Hi There,
I have this query that reports the status code error rates.
index=apache_core userAgent!="nginx/*" source="*access.log*" requestURI!="/web/app*" NOT (requestURI="/api/xyz/*" OR requestURI="/api/yyy/*" AND statusCode=404) earliest=-30m latest=now
| stats count(eval(statusCode>=400)) as errors, count as total
| eval ErrorRate = errors * 100 / total | fields ErrorRate
This works , but looks like it is taking an average of error rate in last 30 mins and reports over the threshold if there is a onetime spike...
What I want is to Alert , only if the Error Rate is higher than threshold for continuous 10mins in last 30mins OR 1 hr.
How can I achieve that ?
Thanks,
DD
index=apache_core userAgent!="nginx/*" source="*access.log*" requestURI!="/web/app*" NOT (requestURI="/api/xyz/*" OR requestURI="/api/yyy/*" AND statusCode=404) earliest=-30m latest=now
| bin _time span=10m
| stats count(eval(statusCode>=400)) as errors, count as total by _time
| eval ErrorRate = errors * 100 / total | fields ErrorRate _time
| where ErrorRate > yourthreshhold
Hi
have you tried streamstats with time_window?
r. Ismo
Hi All,
I am still facing issue here . Can some one give me some examples ?
Thanks,
DD
Hi
It should be something like this. I haven't your data so I cannot test exactly with it.

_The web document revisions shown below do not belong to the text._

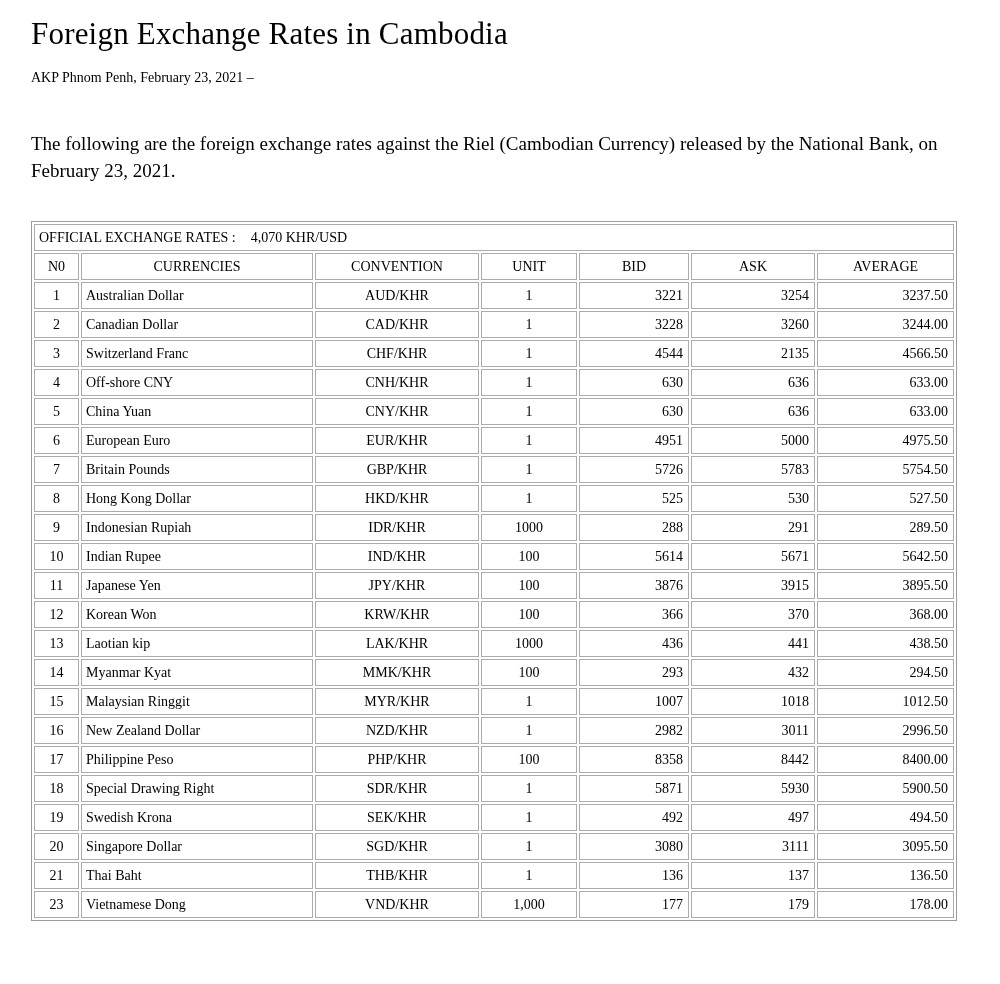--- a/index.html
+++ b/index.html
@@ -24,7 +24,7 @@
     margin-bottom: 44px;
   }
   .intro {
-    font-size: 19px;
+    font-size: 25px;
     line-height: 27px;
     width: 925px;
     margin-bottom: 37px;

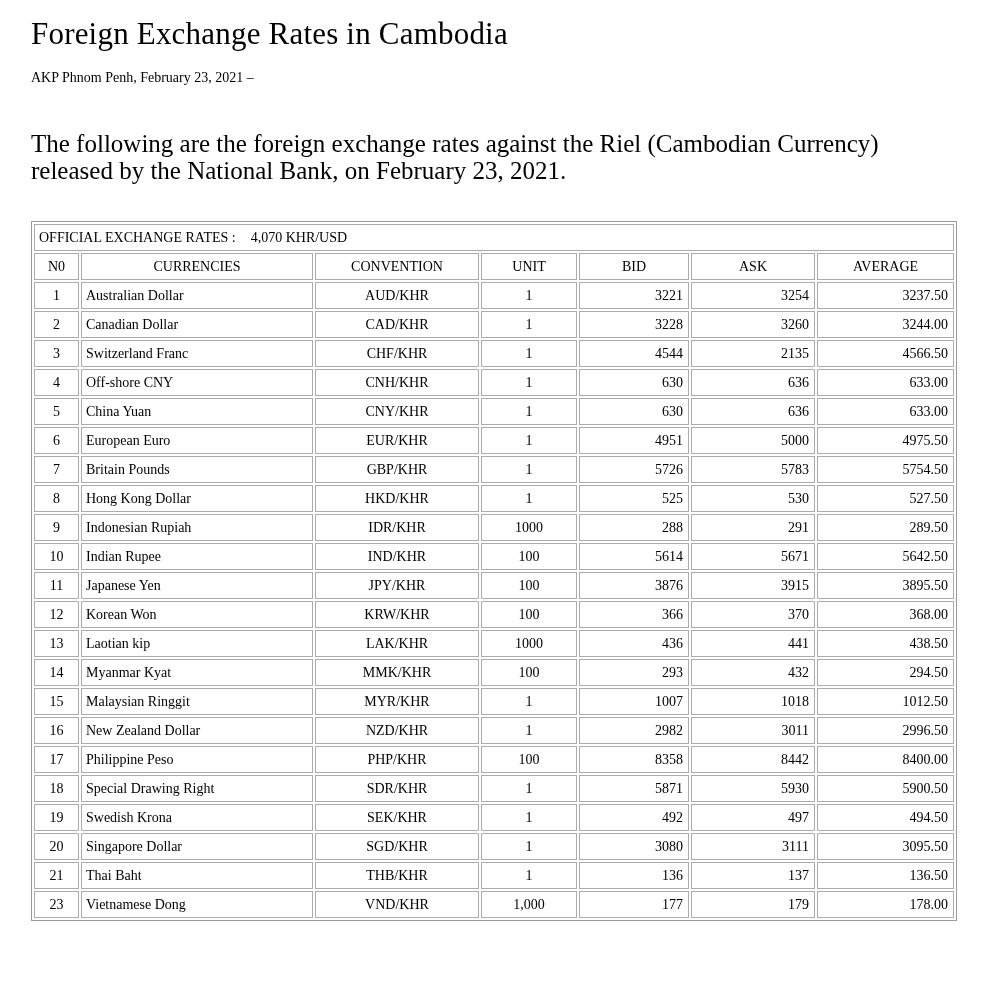--- a/index.html
+++ b/index.html
@@ -51,7 +51,7 @@
   tr.official-row td { text-align: left; }
   .official-value { margin-left: 15px; }
 
-  thead th { text-align: center; }
+  thead th { text-align: left; }
 
   
   tbody td:nth-child(1) { text-align: center; }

index=apache_core userAgent!="nginx/*" source="*access.log*" requestURI!="/web/app*" NOT (requestURI="/api/xyz/*" OR requestURI="/api/yyy/*" AND statusCode=404) earliest=-30m latest=now
| streamstats time_span=10m count(eval(statusCode>=400)) as errors, count as total
| eval ErrorRate = errors * 100 / total | fields _time,ErrorRate
| where ErrorRate > Thresholdr. Ismo
@dpdwibedy
This will not solve the exact solution which you are looking but we are handling the same kind of situation in our environment as below
index=apache_core userAgent!="nginx/*" source="*access.log*" requestURI!="/web/app*" NOT (requestURI="/api/xyz/*" OR requestURI="/api/yyy/*" AND statusCode=404) earliest=-30m latest=now
| timechart span=5m count(eval(statusCode>=400)) as errors, count as total
| eval ErrorRate = errors * 100 / total | fields _time,ErrorRate
| where ErrorRate > ThresholdAnd if you want to send an alert if it is greater than 15 mins, then you need to configure the alert as trigger the alert if the result has more than 2 rows. Then the alert will trigger if it 3 times crosses the threshold in the 30 mins window.
Explanation: The above query split the 30 minutes window into 5 mins window and we are checking if 3 (5 mins) window is greater than the threshold, the alert will trigger. So it solves our problem.